REQUIREMENT 1. Which route names are mapped to screens in the main.dart code of the comment on the services architecture? List every one.
REQUIREMENT 2. Can you give again the part of the comment on the services architecture that opens with the words containing "Closed JustinASmith closed" and closes with "of our View)", swapping "architecture design" for "MVVM pattern"?
REQUIREMENT 3. How does the comment on the services architecture carry on after its last line? Write out the next part.

Closed JustinASmith closed 3 years ago

JustinASmith commented 4 years ago

Currently our services do not follow the architecture design. This was a mistake on my part 🤦‍♂️ ...

This is main.dart (entry point of our View)

void main() async {
  WidgetsFlutterBinding.ensureInitialized();
  await Firebase.initializeApp();
  runApp(MultiProvider(
      providers: [
        Provider<AuthService>(create: (_) => AuthService()),
      ],
      child: MaterialApp(initialRoute: eventMapScreenRoute, routes: {
        eventMapScreenRoute: (_) => Wrapper(child: EventMap()),
        profileScreenRoute: (_) => ProfileScreen(),
        helpScreenRoute: (_) => HelpScreen(),
        settingScreenRoute: (_) => SettingScreen(),
      })));
}

The services are being used directly in the View using a MultiProvider. This was done to establish a singleton instance of the service class and that is the right idea, but the services aren't supposed to be directly used in the UI (View). This needs to be refactored slightly to use the services in the ViewModels and the ViewModels can be in the MultiProvider or directly used in a widget/screen.

Here's a Solution

Take the service instance inside of the MutliProvider and move it to a ViewModel and use that ViewModel inside of the MultiPorivder (Would have to see this in code to see if this scales well).

One thing we will have to do is convert our service classes to be a true singleton by doing something like:

class Singleton {
  static final Singleton _singleton = Singleton._internal();

  factory Singleton() {
    return _singleton;
  }

  Singleton._internal();
}

so that we can still do (inside of ViewModel)

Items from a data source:
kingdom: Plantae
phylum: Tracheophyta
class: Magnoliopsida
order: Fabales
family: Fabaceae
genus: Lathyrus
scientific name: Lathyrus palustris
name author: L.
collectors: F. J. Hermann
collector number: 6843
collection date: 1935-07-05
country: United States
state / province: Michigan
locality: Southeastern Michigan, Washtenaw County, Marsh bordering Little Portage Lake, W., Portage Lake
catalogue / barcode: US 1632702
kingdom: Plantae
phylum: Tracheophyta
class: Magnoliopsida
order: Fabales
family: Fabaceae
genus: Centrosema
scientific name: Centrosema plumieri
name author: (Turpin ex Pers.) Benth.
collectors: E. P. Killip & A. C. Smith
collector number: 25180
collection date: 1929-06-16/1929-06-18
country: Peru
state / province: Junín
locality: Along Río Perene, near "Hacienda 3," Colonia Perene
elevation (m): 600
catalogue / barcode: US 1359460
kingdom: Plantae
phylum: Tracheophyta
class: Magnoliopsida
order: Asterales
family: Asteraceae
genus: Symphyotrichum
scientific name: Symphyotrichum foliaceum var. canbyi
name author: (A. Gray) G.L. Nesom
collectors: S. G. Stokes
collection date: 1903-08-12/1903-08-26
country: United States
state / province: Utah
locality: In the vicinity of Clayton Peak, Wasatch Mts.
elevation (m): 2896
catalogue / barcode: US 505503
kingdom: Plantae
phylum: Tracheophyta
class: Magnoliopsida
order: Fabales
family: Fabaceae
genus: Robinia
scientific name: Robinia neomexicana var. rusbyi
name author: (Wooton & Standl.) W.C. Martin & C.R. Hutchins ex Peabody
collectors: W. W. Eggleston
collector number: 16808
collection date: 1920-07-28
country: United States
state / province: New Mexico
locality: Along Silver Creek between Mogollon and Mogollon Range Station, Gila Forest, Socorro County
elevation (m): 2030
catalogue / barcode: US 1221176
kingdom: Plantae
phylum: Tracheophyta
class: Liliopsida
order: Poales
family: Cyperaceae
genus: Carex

RESULT 1. eventMapScreenRoute, profileScreenRoute, helpScreenRoute, settingScreenRoute

RESULT 2.
Closed JustinASmith closed 3 years ago

JustinASmith commented 4 years ago

Currently our services do not follow the MVVM pattern. This was a mistake on my part 🤦‍♂️ ...

This is main.dart (entry point of our View)

RESULT 3.
var s1 = Singleton();
var s2 = Singleton();
print(identical(s1, s2));  // true
print(s1 == s2);           // true

This approach would allow us to create an object like s1 and s2 inside of ViewModels to use our service. This takes away the tight coupling between View and Service.

Lastly, this brings a few things to mind. How will we listen for user being signed in and out like we are currently? Will we still have that ability through a ViewModel? To answer my own question, I would say yes. I just have to see what this looks like after a refactor.

JustinASmith commented 4 years ago

@ElijahBenMagee @Monterius @CalebDoucet @SamBoggs1337 @Schweinsei007 Can you guys read over this to see if this makes sense to you?

SamBoggs1337 commented 4 years ago

So to my understanding, this is simply restricting the instantiation to one single instance to be used, hence the definition of singleton? Or am I missing something?